§ What to work on
List all lines of the data containing the word "help".

§ Given data

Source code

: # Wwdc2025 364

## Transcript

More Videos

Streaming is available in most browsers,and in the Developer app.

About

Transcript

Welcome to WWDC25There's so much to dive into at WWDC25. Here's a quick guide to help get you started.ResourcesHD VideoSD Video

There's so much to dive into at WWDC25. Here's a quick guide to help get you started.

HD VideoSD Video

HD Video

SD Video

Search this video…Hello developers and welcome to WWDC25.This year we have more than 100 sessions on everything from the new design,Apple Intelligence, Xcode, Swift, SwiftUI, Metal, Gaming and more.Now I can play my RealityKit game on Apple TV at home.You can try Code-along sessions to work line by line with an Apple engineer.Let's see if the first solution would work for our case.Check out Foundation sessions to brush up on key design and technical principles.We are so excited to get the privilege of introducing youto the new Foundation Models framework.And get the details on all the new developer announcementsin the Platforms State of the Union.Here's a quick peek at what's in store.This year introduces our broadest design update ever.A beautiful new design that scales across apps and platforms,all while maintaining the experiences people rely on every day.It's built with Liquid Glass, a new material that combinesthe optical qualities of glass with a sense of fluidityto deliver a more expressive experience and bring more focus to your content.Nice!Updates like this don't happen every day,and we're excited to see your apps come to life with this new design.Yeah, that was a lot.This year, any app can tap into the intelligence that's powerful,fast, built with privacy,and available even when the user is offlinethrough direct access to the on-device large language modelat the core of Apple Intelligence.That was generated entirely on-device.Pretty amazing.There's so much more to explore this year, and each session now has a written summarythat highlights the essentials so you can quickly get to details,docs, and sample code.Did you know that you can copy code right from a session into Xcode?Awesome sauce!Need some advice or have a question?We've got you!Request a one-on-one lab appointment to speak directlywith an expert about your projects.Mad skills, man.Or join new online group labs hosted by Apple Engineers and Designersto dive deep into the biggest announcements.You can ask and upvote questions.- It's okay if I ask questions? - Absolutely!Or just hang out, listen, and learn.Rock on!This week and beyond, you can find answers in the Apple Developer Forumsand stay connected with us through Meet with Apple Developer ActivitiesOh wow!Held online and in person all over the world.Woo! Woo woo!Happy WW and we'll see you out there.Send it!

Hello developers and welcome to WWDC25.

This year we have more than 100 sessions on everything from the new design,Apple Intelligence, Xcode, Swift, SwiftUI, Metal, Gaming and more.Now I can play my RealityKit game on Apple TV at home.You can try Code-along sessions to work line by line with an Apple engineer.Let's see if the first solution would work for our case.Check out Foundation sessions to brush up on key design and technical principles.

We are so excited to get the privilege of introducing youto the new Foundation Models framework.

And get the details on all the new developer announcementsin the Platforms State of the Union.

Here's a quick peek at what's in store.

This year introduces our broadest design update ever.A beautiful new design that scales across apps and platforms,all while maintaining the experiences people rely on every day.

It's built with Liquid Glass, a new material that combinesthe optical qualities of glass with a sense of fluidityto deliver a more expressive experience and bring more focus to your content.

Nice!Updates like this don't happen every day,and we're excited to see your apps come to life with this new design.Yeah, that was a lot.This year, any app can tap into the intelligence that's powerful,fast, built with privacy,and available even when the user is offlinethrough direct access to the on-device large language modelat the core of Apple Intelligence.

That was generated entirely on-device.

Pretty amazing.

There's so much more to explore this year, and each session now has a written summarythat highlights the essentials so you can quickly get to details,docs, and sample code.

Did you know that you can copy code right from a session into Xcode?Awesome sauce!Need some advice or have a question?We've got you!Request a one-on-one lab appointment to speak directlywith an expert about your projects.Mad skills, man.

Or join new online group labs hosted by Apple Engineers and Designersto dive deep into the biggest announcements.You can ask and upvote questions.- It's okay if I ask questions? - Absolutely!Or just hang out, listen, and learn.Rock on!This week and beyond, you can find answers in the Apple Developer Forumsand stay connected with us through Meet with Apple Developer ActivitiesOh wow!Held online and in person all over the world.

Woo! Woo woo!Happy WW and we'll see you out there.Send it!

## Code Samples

§ Expected answer
Welcome to WWDC25There's so much to dive into at WWDC25. Here's a quick guide to help get you started.ResourcesHD VideoSD Video
There's so much to dive into at WWDC25. Here's a quick guide to help get you started.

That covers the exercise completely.